Saved data entries ::

______________________________

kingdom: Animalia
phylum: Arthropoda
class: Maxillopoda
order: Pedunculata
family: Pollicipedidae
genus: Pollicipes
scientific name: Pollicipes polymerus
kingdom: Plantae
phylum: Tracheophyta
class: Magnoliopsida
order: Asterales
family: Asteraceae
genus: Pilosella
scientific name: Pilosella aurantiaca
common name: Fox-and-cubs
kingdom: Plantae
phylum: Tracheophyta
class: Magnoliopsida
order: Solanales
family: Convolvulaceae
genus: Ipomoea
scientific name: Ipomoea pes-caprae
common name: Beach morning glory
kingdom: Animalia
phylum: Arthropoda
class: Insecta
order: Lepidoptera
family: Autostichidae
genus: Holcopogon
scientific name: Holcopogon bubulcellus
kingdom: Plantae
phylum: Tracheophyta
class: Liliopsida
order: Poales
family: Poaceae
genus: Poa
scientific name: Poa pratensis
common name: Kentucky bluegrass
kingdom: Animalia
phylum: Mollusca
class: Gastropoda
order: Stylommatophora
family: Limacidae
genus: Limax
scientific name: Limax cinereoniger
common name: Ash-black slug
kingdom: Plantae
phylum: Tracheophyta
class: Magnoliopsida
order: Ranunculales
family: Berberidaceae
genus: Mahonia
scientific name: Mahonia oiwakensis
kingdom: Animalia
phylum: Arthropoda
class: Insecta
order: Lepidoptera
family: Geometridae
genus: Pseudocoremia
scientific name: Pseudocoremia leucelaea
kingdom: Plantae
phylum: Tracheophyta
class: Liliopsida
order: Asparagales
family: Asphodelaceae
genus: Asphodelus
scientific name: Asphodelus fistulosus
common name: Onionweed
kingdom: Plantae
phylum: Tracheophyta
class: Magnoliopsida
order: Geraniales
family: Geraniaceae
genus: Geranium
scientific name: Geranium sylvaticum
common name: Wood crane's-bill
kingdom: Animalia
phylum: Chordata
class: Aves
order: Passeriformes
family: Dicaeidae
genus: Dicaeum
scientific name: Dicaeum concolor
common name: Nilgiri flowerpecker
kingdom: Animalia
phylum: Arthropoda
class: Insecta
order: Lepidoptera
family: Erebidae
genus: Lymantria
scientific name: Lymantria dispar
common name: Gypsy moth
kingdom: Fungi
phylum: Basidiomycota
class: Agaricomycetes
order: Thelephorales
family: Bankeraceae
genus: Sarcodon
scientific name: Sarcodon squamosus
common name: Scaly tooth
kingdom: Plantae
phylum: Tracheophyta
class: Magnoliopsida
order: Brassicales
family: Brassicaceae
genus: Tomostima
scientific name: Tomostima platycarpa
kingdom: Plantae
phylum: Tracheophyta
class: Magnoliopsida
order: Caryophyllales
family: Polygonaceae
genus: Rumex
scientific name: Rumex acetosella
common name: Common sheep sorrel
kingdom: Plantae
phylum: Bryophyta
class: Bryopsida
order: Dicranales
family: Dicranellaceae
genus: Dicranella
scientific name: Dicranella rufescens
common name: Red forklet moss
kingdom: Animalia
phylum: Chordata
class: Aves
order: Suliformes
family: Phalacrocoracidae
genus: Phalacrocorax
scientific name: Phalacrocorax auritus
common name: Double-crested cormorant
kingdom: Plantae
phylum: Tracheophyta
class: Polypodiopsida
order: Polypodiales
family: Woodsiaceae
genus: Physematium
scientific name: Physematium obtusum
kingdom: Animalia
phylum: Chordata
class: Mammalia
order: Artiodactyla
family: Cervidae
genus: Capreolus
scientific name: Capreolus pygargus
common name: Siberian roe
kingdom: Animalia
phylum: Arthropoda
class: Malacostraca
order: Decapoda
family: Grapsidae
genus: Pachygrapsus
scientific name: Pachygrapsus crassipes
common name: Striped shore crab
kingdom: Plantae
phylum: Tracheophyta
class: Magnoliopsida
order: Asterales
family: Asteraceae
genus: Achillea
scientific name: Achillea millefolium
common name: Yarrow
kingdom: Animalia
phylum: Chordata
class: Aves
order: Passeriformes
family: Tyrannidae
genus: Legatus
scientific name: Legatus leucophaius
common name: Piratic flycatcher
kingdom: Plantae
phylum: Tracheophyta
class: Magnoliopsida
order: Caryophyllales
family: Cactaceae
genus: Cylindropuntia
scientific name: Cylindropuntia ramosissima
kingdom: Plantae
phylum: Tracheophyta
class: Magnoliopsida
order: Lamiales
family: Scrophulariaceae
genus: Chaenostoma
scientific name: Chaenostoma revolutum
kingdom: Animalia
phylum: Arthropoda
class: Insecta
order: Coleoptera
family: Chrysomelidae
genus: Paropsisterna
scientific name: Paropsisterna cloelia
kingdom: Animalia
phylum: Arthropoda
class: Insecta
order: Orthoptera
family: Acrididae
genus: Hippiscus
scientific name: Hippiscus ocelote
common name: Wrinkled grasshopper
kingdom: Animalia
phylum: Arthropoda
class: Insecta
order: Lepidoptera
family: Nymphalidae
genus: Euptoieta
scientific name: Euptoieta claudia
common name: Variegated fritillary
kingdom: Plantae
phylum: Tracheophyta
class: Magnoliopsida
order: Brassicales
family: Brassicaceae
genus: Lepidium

______________________________

Given exercise :: Reproduce every line of the records above, unchanged and in the same order.

Reply ::
kingdom: Animalia
phylum: Arthropoda
class: Maxillopoda
order: Pedunculata
family: Pollicipedidae
genus: Pollicipes
scientific name: Pollicipes polymerus
kingdom: Plantae
phylum: Tracheophyta
class: Magnoliopsida
order: Asterales
family: Asteraceae
genus: Pilosella
scientific name: Pilosella aurantiaca
common name: Fox-and-cubs
kingdom: Plantae
phylum: Tracheophyta
class: Magnoliopsida
order: Solanales
family: Convolvulaceae
genus: Ipomoea
scientific name: Ipomoea pes-caprae
common name: Beach morning glory
kingdom: Animalia
phylum: Arthropoda
class: Insecta
order: Lepidoptera
family: Autostichidae
genus: Holcopogon
scientific name: Holcopogon bubulcellus
kingdom: Plantae
phylum: Tracheophyta
class: Liliopsida
order: Poales
family: Poaceae
genus: Poa
scientific name: Poa pratensis
common name: Kentucky bluegrass
kingdom: Animalia
phylum: Mollusca
class: Gastropoda
order: Stylommatophora
family: Limacidae
genus: Limax
scientific name: Limax cinereoniger
common name: Ash-black slug
kingdom: Plantae
phylum: Tracheophyta
class: Magnoliopsida
order: Ranunculales
family: Berberidaceae
genus: Mahonia
scientific name: Mahonia oiwakensis
kingdom: Animalia
phylum: Arthropoda
class: Insecta
order: Lepidoptera
family: Geometridae
genus: Pseudocoremia
scientific name: Pseudocoremia leucelaea
kingdom: Plantae
phylum: Tracheophyta
class: Liliopsida
order: Asparagales
family: Asphodelaceae
genus: Asphodelus
scientific name: Asphodelus fistulosus
common name: Onionweed
kingdom: Plantae
phylum: Tracheophyta
class: Magnoliopsida
order: Geraniales
family: Geraniaceae
genus: Geranium
scientific name: Geranium sylvaticum
common name: Wood crane's-bill
kingdom: Animalia
phylum: Chordata
class: Aves
order: Passeriformes
family: Dicaeidae
genus: Dicaeum
scientific name: Dicaeum concolor
common name: Nilgiri flowerpecker
kingdom: Animalia
phylum: Arthropoda
class: Insecta
order: Lepidoptera
family: Erebidae
genus: Lymantria
scientific name: Lymantria dispar
common name: Gypsy moth
kingdom: Fungi
phylum: Basidiomycota
class: Agaricomycetes
order: Thelephorales
family: Bankeraceae
genus: Sarcodon
scientific name: Sarcodon squamosus
common name: Scaly tooth
kingdom: Plantae
phylum: Tracheophyta
class: Magnoliopsida
order: Brassicales
family: Brassicaceae
genus: Tomostima
scientific name: Tomostima platycarpa
kingdom: Plantae
phylum: Tracheophyta
class: Magnoliopsida
order: Caryophyllales
family: Polygonaceae
genus: Rumex
scientific name: Rumex acetosella
common name: Common sheep sorrel
kingdom: Plantae
phylum: Bryophyta
class: Bryopsida
order: Dicranales
family: Dicranellaceae
genus: Dicranella
scientific name: Dicranella rufescens
common name: Red forklet moss
kingdom: Animalia
phylum: Chordata
class: Aves
order: Suliformes
family: Phalacrocoracidae
genus: Phalacrocorax
scientific name: Phalacrocorax auritus
common name: Double-crested cormorant
kingdom: Plantae
phylum: Tracheophyta
class: Polypodiopsida
order: Polypodiales
family: Woodsiaceae
genus: Physematium
scientific name: Physematium obtusum
kingdom: Animalia
phylum: Chordata
class: Mammalia
order: Artiodactyla
family: Cervidae
genus: Capreolus
scientific name: Capreolus pygargus
common name: Siberian roe
kingdom: Animalia
phylum: Arthropoda
class: Malacostraca
order: Decapoda
family: Grapsidae
genus: Pachygrapsus
scientific name: Pachygrapsus crassipes
common name: Striped shore crab
kingdom: Plantae
phylum: Tracheophyta
class: Magnoliopsida
order: Asterales
family: Asteraceae
genus: Achillea
scientific name: Achillea millefolium
common name: Yarrow
kingdom: Animalia
phylum: Chordata
class: Aves
order: Passeriformes
family: Tyrannidae
genus: Legatus
scientific name: Legatus leucophaius
common name: Piratic flycatcher
kingdom: Plantae
phylum: Tracheophyta
class: Magnoliopsida
order: Caryophyllales
family: Cactaceae
genus: Cylindropuntia
scientific name: Cylindropuntia ramosissima
kingdom: Plantae
phylum: Tracheophyta
class: Magnoliopsida
order: Lamiales
family: Scrophulariaceae
genus: Chaenostoma
scientific name: Chaenostoma revolutum
kingdom: Animalia
phylum: Arthropoda
class: Insecta
order: Coleoptera
family: Chrysomelidae
genus: Paropsisterna
scientific name: Paropsisterna cloelia
kingdom: Animalia
phylum: Arthropoda
class: Insecta
order: Orthoptera
family: Acrididae
genus: Hippiscus
scientific name: Hippiscus ocelote
common name: Wrinkled grasshopper
kingdom: Animalia
phylum: Arthropoda
class: Insecta
order: Lepidoptera
family: Nymphalidae
genus: Euptoieta
scientific name: Euptoieta claudia
common name: Variegated fritillary
kingdom: Plantae
phylum: Tracheophyta
class: Magnoliopsida
order: Brassicales
family: Brassicaceae
genus: Lepidium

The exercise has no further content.